**Extracted entries:**
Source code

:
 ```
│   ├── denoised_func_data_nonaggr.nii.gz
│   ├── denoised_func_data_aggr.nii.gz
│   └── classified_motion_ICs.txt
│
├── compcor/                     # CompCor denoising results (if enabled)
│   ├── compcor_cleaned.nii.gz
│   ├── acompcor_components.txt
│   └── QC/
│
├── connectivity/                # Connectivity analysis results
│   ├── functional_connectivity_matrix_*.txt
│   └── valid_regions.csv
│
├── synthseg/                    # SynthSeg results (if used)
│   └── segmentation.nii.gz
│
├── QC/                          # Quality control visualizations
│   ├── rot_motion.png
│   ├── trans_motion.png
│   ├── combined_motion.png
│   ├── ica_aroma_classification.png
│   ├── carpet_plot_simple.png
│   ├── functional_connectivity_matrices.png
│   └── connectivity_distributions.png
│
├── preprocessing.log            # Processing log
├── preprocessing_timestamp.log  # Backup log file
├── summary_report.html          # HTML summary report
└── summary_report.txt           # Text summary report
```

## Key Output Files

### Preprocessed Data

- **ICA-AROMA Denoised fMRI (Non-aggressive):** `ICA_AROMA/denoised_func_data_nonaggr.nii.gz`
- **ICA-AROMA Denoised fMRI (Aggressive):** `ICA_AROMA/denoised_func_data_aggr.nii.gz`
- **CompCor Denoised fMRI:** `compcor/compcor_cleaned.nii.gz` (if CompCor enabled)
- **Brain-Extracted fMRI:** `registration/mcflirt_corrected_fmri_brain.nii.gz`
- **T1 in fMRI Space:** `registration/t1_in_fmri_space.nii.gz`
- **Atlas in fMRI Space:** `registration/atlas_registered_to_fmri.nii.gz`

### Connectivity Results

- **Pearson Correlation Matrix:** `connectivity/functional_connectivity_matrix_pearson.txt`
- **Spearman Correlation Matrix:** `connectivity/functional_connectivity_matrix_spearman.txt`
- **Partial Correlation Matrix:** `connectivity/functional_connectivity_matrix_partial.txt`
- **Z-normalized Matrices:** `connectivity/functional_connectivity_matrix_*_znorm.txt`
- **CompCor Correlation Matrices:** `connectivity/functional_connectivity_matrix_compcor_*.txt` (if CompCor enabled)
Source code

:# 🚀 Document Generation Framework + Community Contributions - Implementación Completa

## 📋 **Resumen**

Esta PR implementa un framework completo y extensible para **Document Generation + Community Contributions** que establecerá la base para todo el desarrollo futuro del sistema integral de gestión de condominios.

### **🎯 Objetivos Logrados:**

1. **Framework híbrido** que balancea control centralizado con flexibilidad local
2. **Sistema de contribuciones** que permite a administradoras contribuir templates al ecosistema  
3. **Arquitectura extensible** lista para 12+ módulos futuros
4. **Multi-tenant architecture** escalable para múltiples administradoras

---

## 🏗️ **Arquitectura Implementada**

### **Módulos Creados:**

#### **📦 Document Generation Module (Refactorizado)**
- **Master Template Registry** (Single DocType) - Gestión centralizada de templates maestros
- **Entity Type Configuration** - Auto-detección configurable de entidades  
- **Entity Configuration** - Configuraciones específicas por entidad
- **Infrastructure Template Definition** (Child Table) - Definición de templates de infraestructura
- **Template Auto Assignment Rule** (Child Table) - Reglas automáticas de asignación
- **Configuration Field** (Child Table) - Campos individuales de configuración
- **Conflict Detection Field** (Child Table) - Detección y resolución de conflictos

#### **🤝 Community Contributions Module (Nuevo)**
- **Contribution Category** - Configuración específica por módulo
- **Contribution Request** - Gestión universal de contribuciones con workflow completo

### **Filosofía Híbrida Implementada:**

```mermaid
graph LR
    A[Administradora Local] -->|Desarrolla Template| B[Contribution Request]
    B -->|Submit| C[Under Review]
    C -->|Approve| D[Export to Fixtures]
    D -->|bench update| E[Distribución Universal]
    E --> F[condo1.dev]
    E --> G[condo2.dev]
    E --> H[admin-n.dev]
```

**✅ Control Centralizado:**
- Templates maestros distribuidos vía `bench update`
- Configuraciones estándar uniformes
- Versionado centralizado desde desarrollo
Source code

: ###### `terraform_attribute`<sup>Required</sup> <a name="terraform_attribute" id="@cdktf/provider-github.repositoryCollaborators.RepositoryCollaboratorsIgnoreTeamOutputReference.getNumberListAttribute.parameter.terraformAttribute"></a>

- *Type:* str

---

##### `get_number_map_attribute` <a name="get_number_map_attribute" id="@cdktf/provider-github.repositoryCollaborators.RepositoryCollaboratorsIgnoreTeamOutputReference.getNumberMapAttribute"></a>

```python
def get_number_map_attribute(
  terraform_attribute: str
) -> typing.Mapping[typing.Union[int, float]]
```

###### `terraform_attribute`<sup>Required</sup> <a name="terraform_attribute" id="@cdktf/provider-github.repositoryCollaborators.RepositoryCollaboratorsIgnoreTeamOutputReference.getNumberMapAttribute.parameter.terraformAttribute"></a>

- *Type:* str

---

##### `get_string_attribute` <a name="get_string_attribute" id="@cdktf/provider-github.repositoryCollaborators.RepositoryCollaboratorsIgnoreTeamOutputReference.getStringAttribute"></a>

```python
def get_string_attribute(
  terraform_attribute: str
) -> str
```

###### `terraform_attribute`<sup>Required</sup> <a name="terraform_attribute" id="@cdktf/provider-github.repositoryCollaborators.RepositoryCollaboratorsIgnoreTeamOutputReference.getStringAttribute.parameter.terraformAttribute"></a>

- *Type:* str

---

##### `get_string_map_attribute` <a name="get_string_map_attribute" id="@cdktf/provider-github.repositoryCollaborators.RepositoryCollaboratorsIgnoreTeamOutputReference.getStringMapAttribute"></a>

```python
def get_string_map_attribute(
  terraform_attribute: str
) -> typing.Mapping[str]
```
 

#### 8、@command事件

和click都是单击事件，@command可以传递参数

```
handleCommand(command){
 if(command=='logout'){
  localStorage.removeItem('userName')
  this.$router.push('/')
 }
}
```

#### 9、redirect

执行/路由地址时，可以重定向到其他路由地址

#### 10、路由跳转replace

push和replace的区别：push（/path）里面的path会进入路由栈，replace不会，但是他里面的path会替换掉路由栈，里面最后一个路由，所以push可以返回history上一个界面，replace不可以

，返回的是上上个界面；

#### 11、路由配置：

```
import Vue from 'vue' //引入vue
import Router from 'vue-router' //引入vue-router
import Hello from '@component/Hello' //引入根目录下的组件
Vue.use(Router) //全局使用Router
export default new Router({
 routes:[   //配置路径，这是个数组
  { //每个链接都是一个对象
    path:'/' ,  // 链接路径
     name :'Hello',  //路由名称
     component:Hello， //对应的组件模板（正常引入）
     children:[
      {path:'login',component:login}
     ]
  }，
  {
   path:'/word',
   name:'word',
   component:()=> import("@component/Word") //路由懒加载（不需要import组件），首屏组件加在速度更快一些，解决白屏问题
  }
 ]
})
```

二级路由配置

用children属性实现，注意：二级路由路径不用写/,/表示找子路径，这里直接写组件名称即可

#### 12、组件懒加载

**Activity:**
The expected output is the complete data, repeated exactly.

**Result of the task:**
Source code

:
 ```
│   ├── denoised_func_data_nonaggr.nii.gz
│   ├── denoised_func_data_aggr.nii.gz
│   └── classified_motion_ICs.txt
│
├── compcor/                     # CompCor denoising results (if enabled)
│   ├── compcor_cleaned.nii.gz
│   ├── acompcor_components.txt
│   └── QC/
│
├── connectivity/                # Connectivity analysis results
│   ├── functional_connectivity_matrix_*.txt
│   └── valid_regions.csv
│
├── synthseg/                    # SynthSeg results (if used)
│   └── segmentation.nii.gz
│
├── QC/                          # Quality control visualizations
│   ├── rot_motion.png
│   ├── trans_motion.png
│   ├── combined_motion.png
│   ├── ica_aroma_classification.png
│   ├── carpet_plot_simple.png
│   ├── functional_connectivity_matrices.png
│   └── connectivity_distributions.png
│
├── preprocessing.log            # Processing log
├── preprocessing_timestamp.log  # Backup log file
├── summary_report.html          # HTML summary report
└── summary_report.txt           # Text summary report
```

## Key Output Files

### Preprocessed Data

- **ICA-AROMA Denoised fMRI (Non-aggressive):** `ICA_AROMA/denoised_func_data_nonaggr.nii.gz`
- **ICA-AROMA Denoised fMRI (Aggressive):** `ICA_AROMA/denoised_func_data_aggr.nii.gz`
- **CompCor Denoised fMRI:** `compcor/compcor_cleaned.nii.gz` (if CompCor enabled)
- **Brain-Extracted fMRI:** `registration/mcflirt_corrected_fmri_brain.nii.gz`
- **T1 in fMRI Space:** `registration/t1_in_fmri_space.nii.gz`
- **Atlas in fMRI Space:** `registration/atlas_registered_to_fmri.nii.gz`

### Connectivity Results

- **Pearson Correlation Matrix:** `connectivity/functional_connectivity_matrix_pearson.txt`
- **Spearman Correlation Matrix:** `connectivity/functional_connectivity_matrix_spearman.txt`
- **Partial Correlation Matrix:** `connectivity/functional_connectivity_matrix_partial.txt`
- **Z-normalized Matrices:** `connectivity/functional_connectivity_matrix_*_znorm.txt`
- **CompCor Correlation Matrices:** `connectivity/functional_connectivity_matrix_compcor_*.txt` (if CompCor enabled)
Source code

:# 🚀 Document Generation Framework + Community Contributions - Implementación Completa

## 📋 **Resumen**

Esta PR implementa un framework completo y extensible para **Document Generation + Community Contributions** que establecerá la base para todo el desarrollo futuro del sistema integral de gestión de condominios.

### **🎯 Objetivos Logrados:**

1. **Framework híbrido** que balancea control centralizado con flexibilidad local
2. **Sistema de contribuciones** que permite a administradoras contribuir templates al ecosistema  
3. **Arquitectura extensible** lista para 12+ módulos futuros
4. **Multi-tenant architecture** escalable para múltiples administradoras

---

## 🏗️ **Arquitectura Implementada**

### **Módulos Creados:**

#### **📦 Document Generation Module (Refactorizado)**
- **Master Template Registry** (Single DocType) - Gestión centralizada de templates maestros
- **Entity Type Configuration** - Auto-detección configurable de entidades  
- **Entity Configuration** - Configuraciones específicas por entidad
- **Infrastructure Template Definition** (Child Table) - Definición de templates de infraestructura
- **Template Auto Assignment Rule** (Child Table) - Reglas automáticas de asignación
- **Configuration Field** (Child Table) - Campos individuales de configuración
- **Conflict Detection Field** (Child Table) - Detección y resolución de conflictos

#### **🤝 Community Contributions Module (Nuevo)**
- **Contribution Category** - Configuración específica por módulo
- **Contribution Request** - Gestión universal de contribuciones con workflow completo

### **Filosofía Híbrida Implementada:**

```mermaid
graph LR
    A[Administradora Local] -->|Desarrolla Template| B[Contribution Request]
    B -->|Submit| C[Under Review]
    C -->|Approve| D[Export to Fixtures]
    D -->|bench update| E[Distribución Universal]
    E --> F[condo1.dev]
    E --> G[condo2.dev]
    E --> H[admin-n.dev]
```

**✅ Control Centralizado:**
- Templates maestros distribuidos vía `bench update`
- Configuraciones estándar uniformes
- Versionado centralizado desde desarrollo
Source code

: ###### `terraform_attribute`<sup>Required</sup> <a name="terraform_attribute" id="@cdktf/provider-github.repositoryCollaborators.RepositoryCollaboratorsIgnoreTeamOutputReference.getNumberListAttribute.parameter.terraformAttribute"></a>

- *Type:* str

---

##### `get_number_map_attribute` <a name="get_number_map_attribute" id="@cdktf/provider-github.repositoryCollaborators.RepositoryCollaboratorsIgnoreTeamOutputReference.getNumberMapAttribute"></a>

```python
def get_number_map_attribute(
  terraform_attribute: str
) -> typing.Mapping[typing.Union[int, float]]
```

###### `terraform_attribute`<sup>Required</sup> <a name="terraform_attribute" id="@cdktf/provider-github.repositoryCollaborators.RepositoryCollaboratorsIgnoreTeamOutputReference.getNumberMapAttribute.parameter.terraformAttribute"></a>

- *Type:* str

---

##### `get_string_attribute` <a name="get_string_attribute" id="@cdktf/provider-github.repositoryCollaborators.RepositoryCollaboratorsIgnoreTeamOutputReference.getStringAttribute"></a>

```python
def get_string_attribute(
  terraform_attribute: str
) -> str
```

###### `terraform_attribute`<sup>Required</sup> <a name="terraform_attribute" id="@cdktf/provider-github.repositoryCollaborators.RepositoryCollaboratorsIgnoreTeamOutputReference.getStringAttribute.parameter.terraformAttribute"></a>

- *Type:* str

---

##### `get_string_map_attribute` <a name="get_string_map_attribute" id="@cdktf/provider-github.repositoryCollaborators.RepositoryCollaboratorsIgnoreTeamOutputReference.getStringMapAttribute"></a>

```python
def get_string_map_attribute(
  terraform_attribute: str
) -> typing.Mapping[str]
```
 

#### 8、@command事件

和click都是单击事件，@command可以传递参数

```
handleCommand(command){
 if(command=='logout'){
  localStorage.removeItem('userName')
  this.$router.push('/')
 }
}
```

#### 9、redirect

执行/路由地址时，可以重定向到其他路由地址

#### 10、路由跳转replace

push和replace的区别：push（/path）里面的path会进入路由栈，replace不会，但是他里面的path会替换掉路由栈，里面最后一个路由，所以push可以返回history上一个界面，replace不可以

，返回的是上上个界面；

#### 11、路由配置：

```
import Vue from 'vue' //引入vue
import Router from 'vue-router' //引入vue-router
import Hello from '@component/Hello' //引入根目录下的组件
Vue.use(Router) //全局使用Router
export default new Router({
 routes:[   //配置路径，这是个数组
  { //每个链接都是一个对象
    path:'/' ,  // 链接路径
     name :'Hello',  //路由名称
     component:Hello， //对应的组件模板（正常引入）
     children:[
      {path:'login',component:login}
     ]
  }，
  {
   path:'/word',
   name:'word',
   component:()=> import("@component/Word") //路由懒加载（不需要import组件），首屏组件加在速度更快一些，解决白屏问题
  }
 ]
})
```

二级路由配置

用children属性实现，注意：二级路由路径不用写/,/表示找子路径，这里直接写组件名称即可

#### 12、组件懒加载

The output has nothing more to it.